- **TEXT BLOCK**:
____

Click to Rate and Give Feedback
MSDN
MSDN Library
Windows Development
 MultiByteToWideChar function
MultiByteToWideChar function

Applies to: desktop apps | Metro style apps

Maps a character string to a UTF-16 (wide character) string. The character string is not necessarily from a multibyte character set.

Caution  Using the MultiByteToWideChar function incorrectly can compromise the security of your application. Calling this function can easily cause a buffer overrun because the size of the input buffer indicated by lpMultiByteStr equals the number of bytes in the string, while the size of the output buffer indicated by lpWideCharStr equals the number of characters. To avoid a buffer overrun, your application must specify a buffer size appropriate for the data type the buffer receives. For more information, see Security Considerations: International Features.

Note  The ANSI code pages can be different on different computers, or can be changed for a single computer, leading to data corruption. For the most consistent results, applications should use Unicode, such as UTF-8 or UTF-16, instead of a specific code page, unless legacy standards or data formats prevent the use of Unicode. If using Unicode is not possible, applications should tag the data stream with the appropriate encoding name when protocols allow it. HTML and XML files allow tagging, but text files do not.

Syntax

int MultiByteToWideChar(
  __in       UINT CodePage,
  __in       DWORD dwFlags,
  __in       LPCSTR lpMultiByteStr,
  __in       int cbMultiByte,
  __out_opt  LPWSTR lpWideCharStr,
  __in       int cchWideChar
);

Parameters

CodePage [in]

Code page to use in performing the conversion. This parameter can be set to the value of any code page that is installed or available in the operating system. For a list of code pages, see Code Page Identifiers. Your application can also specify one of the values shown in the following table.

____

- **INFORMATION SUPPLIED**:

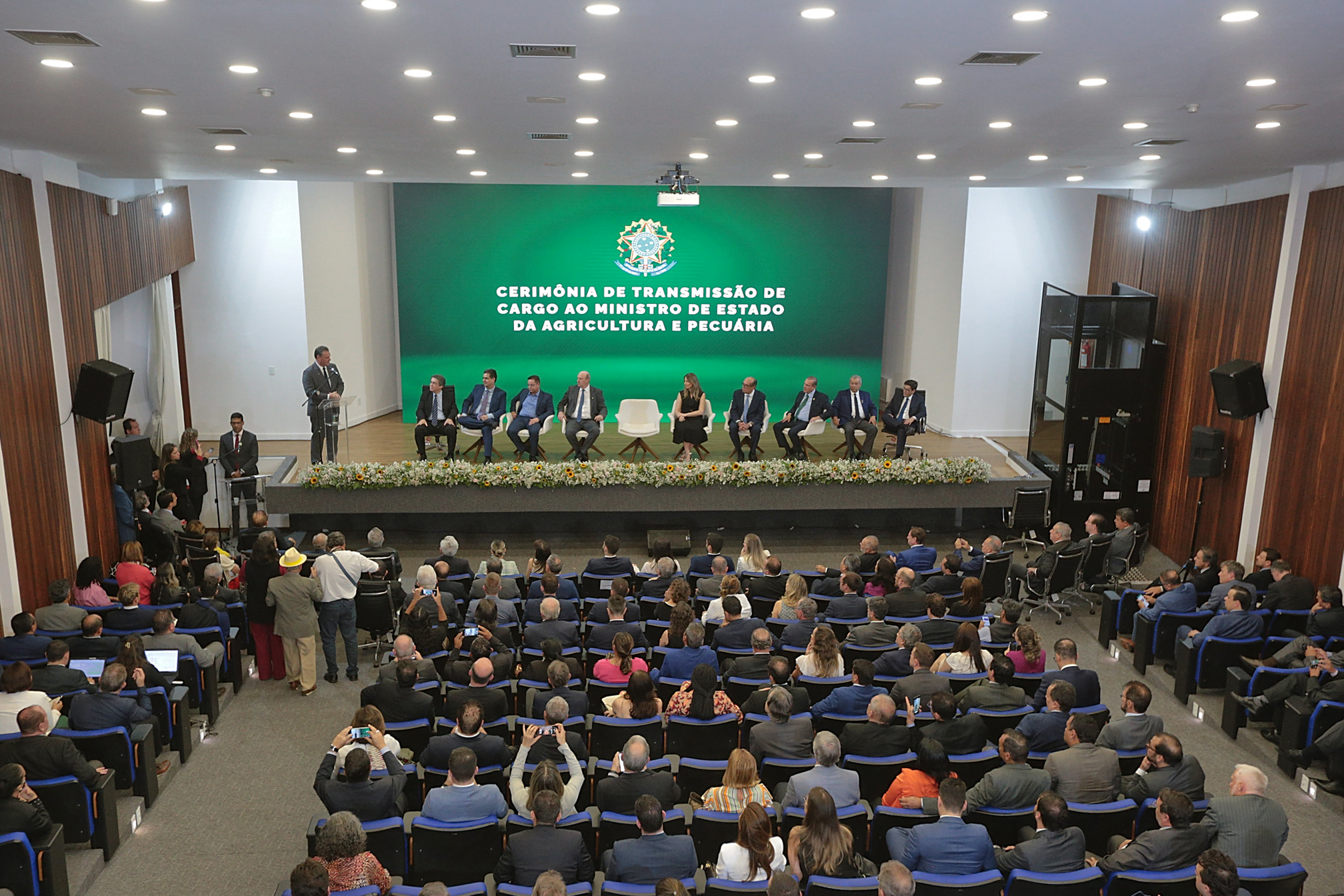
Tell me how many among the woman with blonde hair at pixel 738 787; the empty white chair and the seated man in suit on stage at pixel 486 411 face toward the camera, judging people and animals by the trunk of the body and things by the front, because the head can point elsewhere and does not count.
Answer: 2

____

- **WORK TASK 1**: Write out the part of the MultiByteToWideChar page that begins with the words "Caution  Using the MultiByteToWideChar" and stops after the words "Considerations: International Features.".
- **WORK TASK 2**: According to the MultiByteToWideChar page, which kinds of files allow tagging with an encoding name?
Work only from the MultiByteToWideChar page.

- **ANSWER 1**:
Caution  Using the MultiByteToWideChar function incorrectly can compromise the security of your application. Calling this function can easily cause a buffer overrun because the size of the input buffer indicated by lpMultiByteStr equals the number of bytes in the string, while the size of the output buffer indicated by lpWideCharStr equals the number of characters. To avoid a buffer overrun, your application must specify a buffer size appropriate for the data type the buffer receives. For more information, see Security Considerations: International Features.

- **ANSWER 2**: HTML and XML files.